Nonfarm Payrolls (NFP) rose by 467K in January versus the median forecast for a 150K rise, data published by the US Bureau of Labor Statistics showed on Friday. That marked a slight deceleration from December's pace of job gains when 503K jobs were added (revised up from 199K). The massive headline beat on expectations was driven by a 444K rise in private nonfarm payrolls (versus the expected 150K gain). Manufacturing payrolls saw a slightly smaller than expected gain of 13K versus the 25K forecast.
Average Hourly Earnings rose at a stronger MoM pace of 0.7% in January, above the expected 0.5% MoM gain and faster than December's 0.5% MoM gain, which had been revised lower from 0.6%. That helped push the YoY rate of Average Hourly Earnings growth to 5.7% from 5.0% in December (which had been upwardly revised from 4.7%). That was well above the expected YoY rate of 5.2%.

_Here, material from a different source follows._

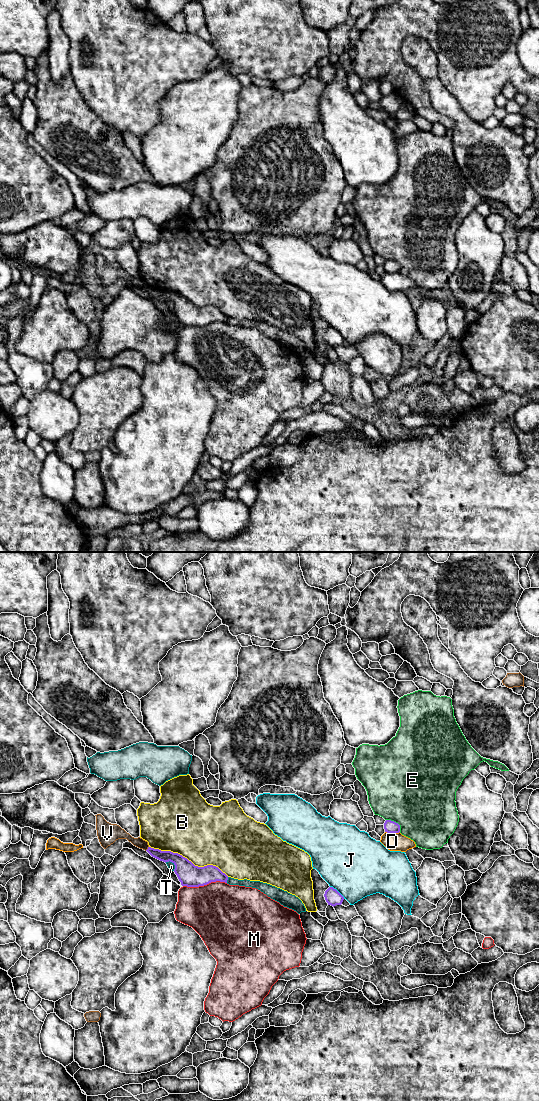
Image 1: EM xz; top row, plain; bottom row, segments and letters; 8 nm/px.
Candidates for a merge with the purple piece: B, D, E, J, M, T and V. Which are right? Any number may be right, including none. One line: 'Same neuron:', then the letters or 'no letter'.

The unemployment rate unexpectedly rose a tad to 4.0% from 3.9% in December, against expectations for it to remain unchanged. But the U6 Underemployment Rate continued to decline, dropping to 7.1% in January from 7.3% in December. Meanwhile, the participation rate jumped to 62.2% from 61.9% in December, taking it to within 1.2% of its pre-pandemic levels.
The much stronger than expected headline job gain, combined with unexpectedly high wage growth and still very robust labour market slack figures has seen the US dollar jump higher in recent trade. The DXY, which was trading around the 95.30 mark prior to the data, has lept to session highs above the 95.50 level, though still trades down about 1.7% on the week and remains on course for its worst week since March 2020.
In terms of other asset classes; US bond yields have surged across the curve in anticipation that strong wage growth and better than expected labour market outcomes will encourage the Fed to tighten monetary policy more aggressively this year. The US 2-year jumped 7bps on the data to fresh post-pandemic highs around 1.28%, the 5-year lept roughly 8bps on the data to also hit fresh post-pandemic highs around 1.75% and is now eyeing late 2019 highs just under 1.80%. The 10-year also jumped about 8bps on the data and is now flirting with the 1.90% level and last month's post-pandemic highs. The 30-year saw a slightly less convincing bounce of about 6bps, meaning the 5s 30s spread fell to fresh post-pandemic lows near 20bps.
US stocks, meanwhile, took a hit in pre-market trade as the hot labour market data pumped Fed tightening fears. S&P 500 futures dipped towards 4450 from around 4480 prior to the data and now trade more than 1.5% lower on the day. The post-strong Amazon earnings upside seen during Asia Pacific trade now seems firmly in the rear-view mirror.